St peter's school was opened in 1900 and was used as a catholic school and borstal to house 300 children, this place is known locally as the house of horrors for rumours of torture and abuse that happened here. If anyone fances watching a small documantry just go to this link [nomedia]http://www.youtube.com/watch?v=y9cgmS0eHsg[/nomedia].

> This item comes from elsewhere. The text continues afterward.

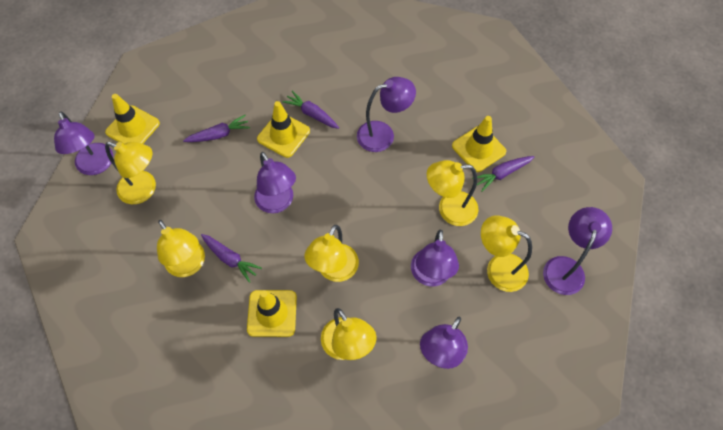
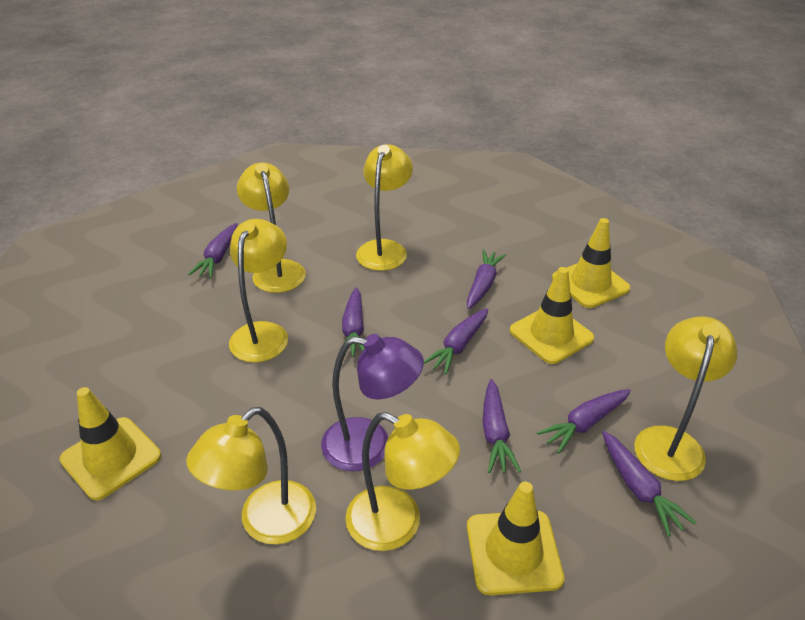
purple carrot: [183,115,250,142] [201,234,262,283] [282,91,339,129] [472,156,534,192] = 4 -> [188,223,237,278] [342,287,365,357] [424,308,488,375] [467,249,506,309] [482,379,521,473] [537,389,631,453] [602,431,697,537] = 7
purple lamp: [54,112,113,175] [254,152,296,213] [357,77,416,152] [411,229,459,286] [420,317,468,369] [543,207,612,295] = 6 -> [321,334,424,471] = 1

I visited here myself so never went inside if anyone fancies a visit please let me know. I can't find alot of history on this place so if anyone has any feel free to add to this report.




















































Thank's for looking.


----------



## jonney (Apr 2, 2010)

Is this Aycliffe bad boys home mate. A friend of my mam's used to work here and she used to tell me about some of the nutters they had to deal with. I think half the time it was just to keep me on the straight and narrow though. Nice photo's mate, it's a very impressive looking building. Keep up the good work


----------



## scottyg100 (Apr 2, 2010)

No jonney mate it's no where near newton aycliffe its on the A67 just passed High Conniscliffe as if you were heading towards Barnard Castle. on the subject of Aycliffe think i may have a look round the old bomb factory's on my next day off.


----------



## jonney (Apr 2, 2010)

There are still a few tell tale signs of the ordinance factory left on the industrial estate you will know them when you see them. If you go in by Talens off the Darlo Rushyford road and take your first left, follow the road round and some of the buildings are on the right hand side when you go round the right hand bend. They look very military. Happy hunting mate.


----------



## scottyg100 (Apr 3, 2010)

I know were you mean i go past it on the 21 there is a couple of out building's on the other side of the road. I know its occupied there is also an old brick building on that industrial estate that is boarded up so i shall have a look at that too.


----------